# Texto fornecido
De noite ele ouve o som das cigarras, chilreando nas arvores.


EXPLICAÇÃO
Este texto trata da busca do Si mesmo. Aqui, o Boi é o verdadeiro Eu mesmo.
No primeiro desenho, vemos o rapaz que parte a procura do Boi, o que quer dizer que ele busca a si mesmo.
Na frente do templo de Delfos pode ser lida a inscrição,"Conhece-te a Ti mesmo".

Quando ficamos sabendo da morte de alguém, esta novidade não nos preocupa muito.
Todos os dias, não sómente em Portugal mas tambem no mudo inteiro, vemos na televisão imagens das guerras e seus mortos, da fome, a miséria das crianças, os assassinatos...Nesse momento, isto nos atinge, mas como as imagens continuarn a desfilar e nos falam de coisas completamente diferentes , do desporto, da economia, etc.,nos esquecemos muito rapidamente das imagens precedentes.
Entretanto, ao ver estas imagens , algumas pessoas , inconscientemente, sentem subitamente um desconforto e começam uma busca.
Busca do quê?
Não sabemos o que estamos buscando, mas buscamos. É um pouco como quando estamos num nevoeiro: nao sabemos de onde estamos vindo e para onde estamos indo.

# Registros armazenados

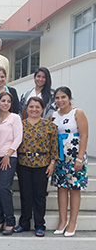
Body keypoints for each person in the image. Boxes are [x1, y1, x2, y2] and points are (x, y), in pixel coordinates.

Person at [14, 97, 58, 237]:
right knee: (26, 195)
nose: (34, 109)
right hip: (24, 164)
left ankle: (40, 225)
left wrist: (52, 164)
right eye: (31, 107)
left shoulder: (50, 125)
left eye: (37, 107)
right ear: (26, 109)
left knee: (39, 196)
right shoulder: (20, 125)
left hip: (42, 164)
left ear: (42, 109)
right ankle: (24, 223)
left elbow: (54, 147)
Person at [50, 87, 88, 237]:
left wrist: (80, 158)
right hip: (60, 156)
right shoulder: (52, 115)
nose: (60, 100)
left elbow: (84, 136)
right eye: (57, 98)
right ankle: (62, 220)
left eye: (63, 97)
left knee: (74, 188)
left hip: (74, 155)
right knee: (61, 188)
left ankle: (73, 221)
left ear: (70, 98)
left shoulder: (77, 113)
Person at [0, 92, 23, 235]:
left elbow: (18, 138)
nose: (5, 103)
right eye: (3, 101)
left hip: (9, 157)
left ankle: (10, 221)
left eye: (8, 101)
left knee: (3, 188)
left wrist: (8, 154)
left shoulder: (14, 118)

# Lista de exercícios
(A) Segundo o texto sobre a busca do Si mesmo, por que esquecemos tão depressa as imagens de guerras, fome e mortos que vemos na televisão? Responda em uma a três frases.
(B) Prossiga o texto sobre a busca do Si mesmo, começando logo depois da frase que compara a busca a estar num nevoeiro.

# Respostas por tarefa
(A) Porque as imagens continuam a desfilar e logo passam a falar de coisas completamente diferentes, como o desporto e a economia. Por isso nos esquecemos muito rapidamente das imagens precedentes.

(B)
Se algumas pessoas sentem um desconforto, é porque, para elas, todas as coisas perdem o valor, tudo se desmorona, tudo fica sem sentido. Até então, o mundo que nos cercava tinha um sentido: ter uma familia, uma casa, um carro, dinheiro, tudo isto estava perfeito, mas algo se passou que nos fez perder este sentido de seguranca. Cada um de nós está consciente que falecerá, mas que não sabemos quando. Podemos morrer hoje, ou amanha, a morte nos surpreenderá então quando ainda temos tantas coisas a fazer!Quando acontece a morte de alguém proximo a nós, uma pessoa talvez vá beber vinho até ficar bêbado para esquecer seu medo, enquanto que um outro vai talvez ficar muito sério e se perguntar o que fazer de sua vida.Se um de nossos parentes - pai, mãe, marido ou esposa - falecerem, sofremos muito, mas como não se trata de nossa própria morte, este sofrimento, se bem que profundo, se esvai com a acção do tempo. Quando se trata de um amigo, ou do amigo de um amigo, dizemos: "Ah sim! Ele faleceu, ele era tao novo!" e rapidamente nos esquecemos. Entretanto, para nós tambem, o tempo está ali,estamos condenados a morrer.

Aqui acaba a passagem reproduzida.